§ Assignment: What lines of the material below include the string "Lite"? Copy all of them.
[Materials provided Boundary: Start]
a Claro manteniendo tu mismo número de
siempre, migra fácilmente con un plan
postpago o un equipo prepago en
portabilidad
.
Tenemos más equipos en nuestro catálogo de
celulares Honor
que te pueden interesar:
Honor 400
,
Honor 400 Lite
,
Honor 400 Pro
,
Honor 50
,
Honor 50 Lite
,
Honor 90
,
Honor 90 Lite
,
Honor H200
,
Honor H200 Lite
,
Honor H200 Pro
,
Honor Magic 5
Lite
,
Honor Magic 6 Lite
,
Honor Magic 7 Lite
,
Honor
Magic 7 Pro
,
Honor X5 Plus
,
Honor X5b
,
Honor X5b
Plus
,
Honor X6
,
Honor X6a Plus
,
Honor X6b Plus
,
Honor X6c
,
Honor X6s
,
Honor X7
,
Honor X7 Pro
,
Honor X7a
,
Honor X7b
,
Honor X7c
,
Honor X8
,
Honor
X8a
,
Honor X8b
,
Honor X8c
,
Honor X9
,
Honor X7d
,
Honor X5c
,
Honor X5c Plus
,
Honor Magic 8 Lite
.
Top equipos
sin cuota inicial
[Materials provided Boundary: End]
§ Task output:
Honor 400 Lite
Honor 50 Lite
Honor 90 Lite
Honor H200 Lite
Lite
Honor Magic 6 Lite
Honor Magic 7 Lite
Honor Magic 8 Lite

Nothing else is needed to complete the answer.